The informations about the environment in which the computation will run are stored in a StreamContext. The context can contain multiple streams and operators and is the object that rules the execution of all the streams within it.

Local Deployment

To run a computation on a single machine, you can create a StreamContext with the new_local() method. This method creates a context that will run the stream using all the available resources of the machine.

let ctx = StreamContext::new_local();
// ... Streams and operators

if you want to specify the number of threads to use, you can create a custom RuntimeConfig easily by using the local(..) method.

let config = RuntimeConfig::local(4).unwrap();
let ctx = StreamContext::new(config);
// ... Streams and operators

Distributed Deployment

To run a computation on multiple machines, you can create a StreamContext with the remote(..) method. This method takes as argument the path to a configuration file (toml) that contains the information about the cluster.

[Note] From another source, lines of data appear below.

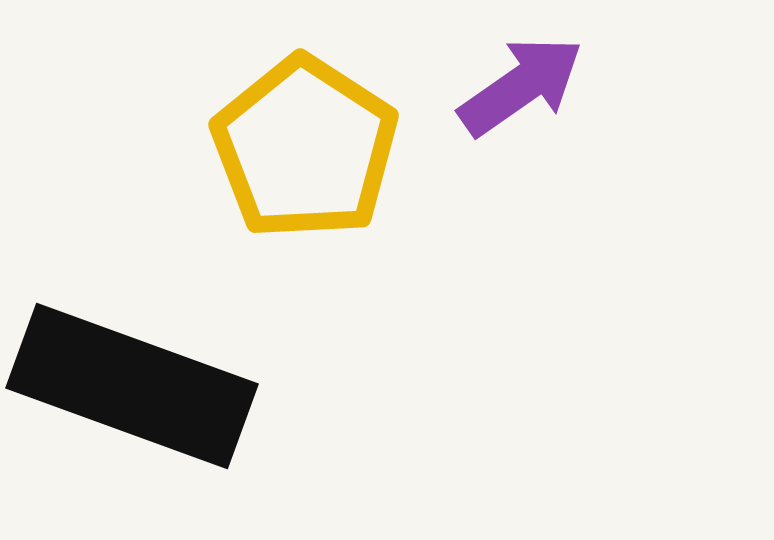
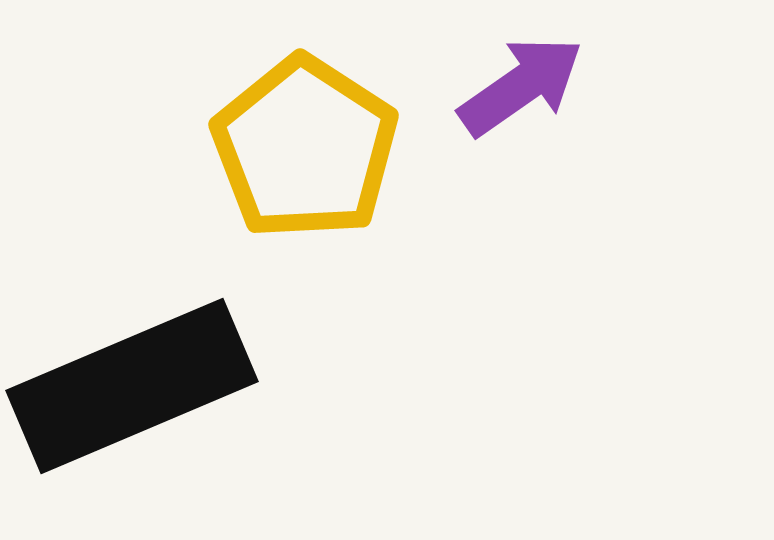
black rectangle: rotated 43 degrees counterclockwise
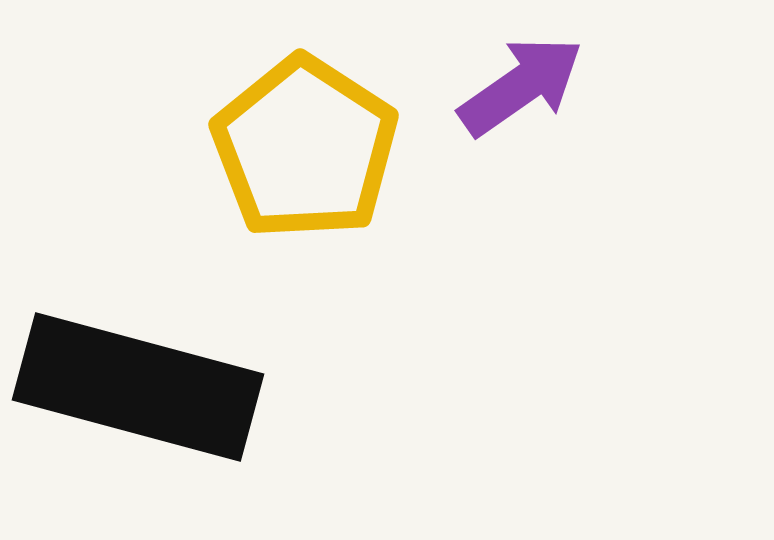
black rectangle: moved 6 px right, 1 px down; rotated 38 degrees clockwise
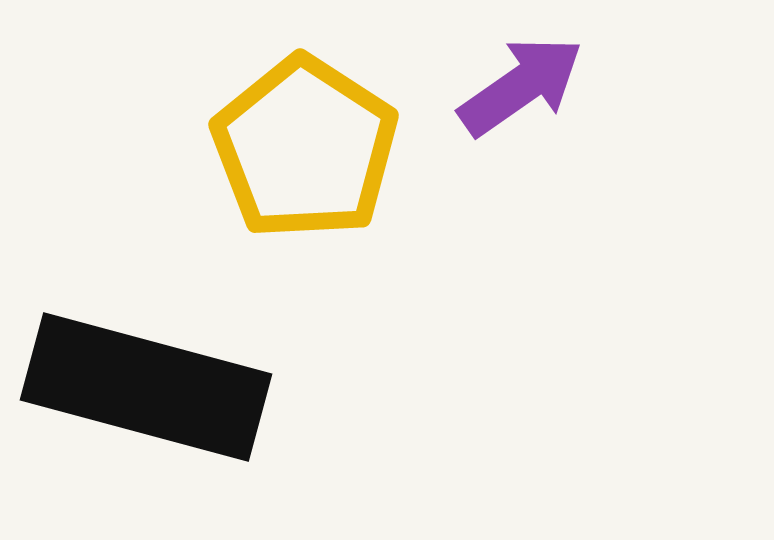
black rectangle: moved 8 px right
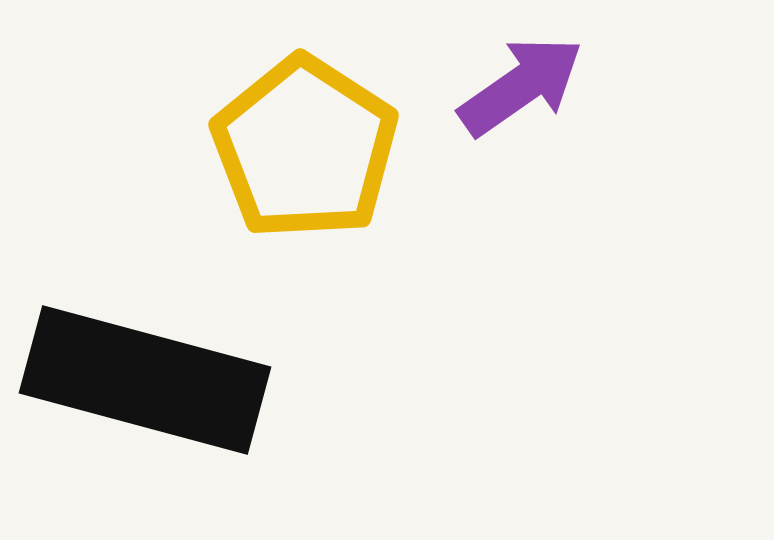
black rectangle: moved 1 px left, 7 px up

let config = RuntimeConfig::remote("path/to/config.toml").unwrap();
config.spawn_remote_workers();
let ctx = StreamContext::new(config);
// ... Streams and operators

If you want to use a distributed environment you have to spawn them using spawn_remote_workers before asking for some stream.

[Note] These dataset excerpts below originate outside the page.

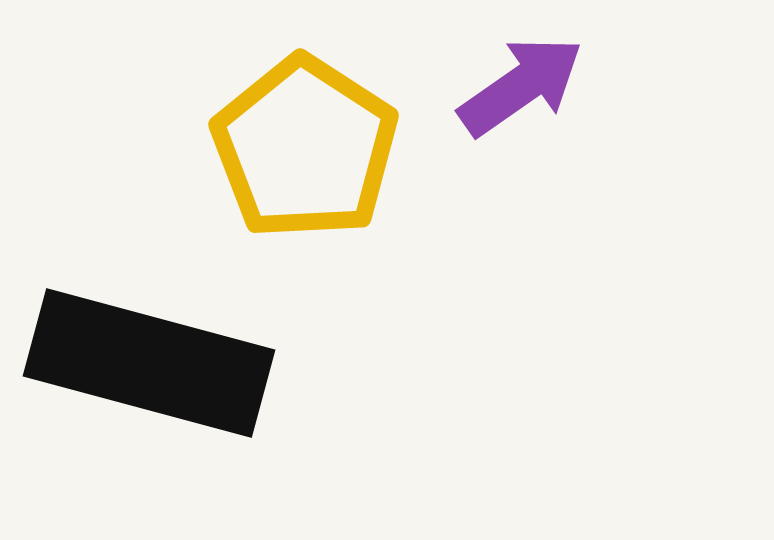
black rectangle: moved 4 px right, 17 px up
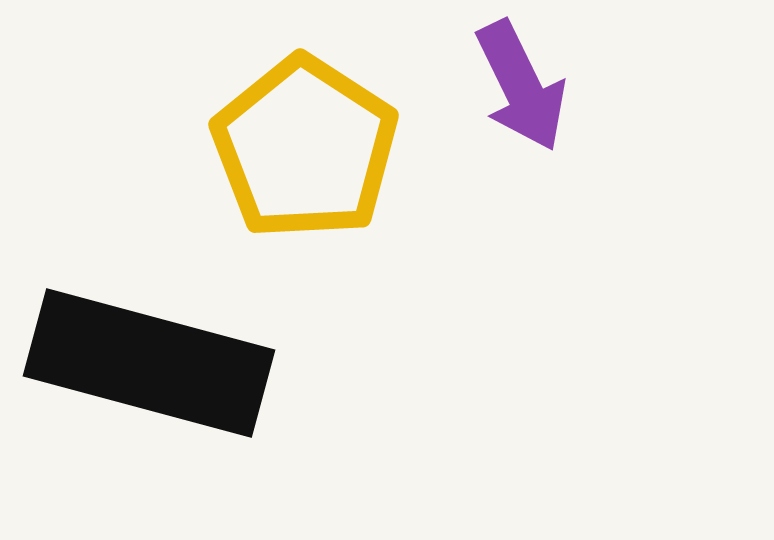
purple arrow: rotated 99 degrees clockwise
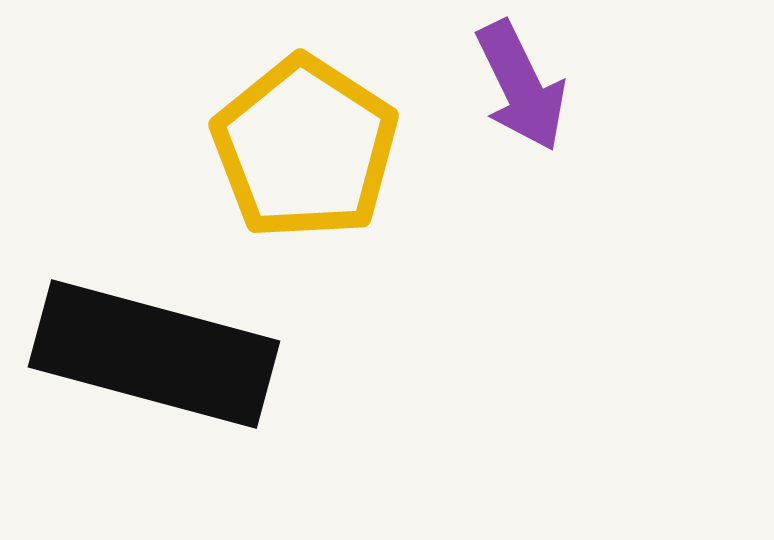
black rectangle: moved 5 px right, 9 px up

the configuration file should contain the information necessary to connect to the various machines in the cluster, for example:

# config.toml
[[host]]
address = "host1.lan"
base_port = 9500
num_cores = 16

[[host]]
address = "host2.lan"
base_port = 9500
num_cores = 24
ssh = { username = "renoir", key_file = "/home/renoir/.ssh/id_ed25519" }

And just like that your pipeline will be automatically distributed across both machines.

Available options for the RuntimeConfig are:

  • address: a string with the address of the machine
  • base_port: starting port for the communication between operators on different machines
  • num_cores: number of cores available on the machine
  • ssh: object to store the ssh connection information
  • ssh_port: port to connect to the machine
  • username: username to connect to the machine
  • password: password to connect to the machine
  • key_file: path to the private key file
  • key_passphrase: passphrase for the private key file

Context from Arguments

To decide the environment in which the computation will run each time, you can pass the context as an argument to the program.

let (config, args) = RuntimeConfig::from_args();
let ctx = StreamContext::new(config);
// ... Streams and operators

and when you run the program you can pass the arguments to the program, specifing if you want to run the computation locally or remotely.

cargo run -- --local num_of_thread
cargo run -- --remote path/to/config.toml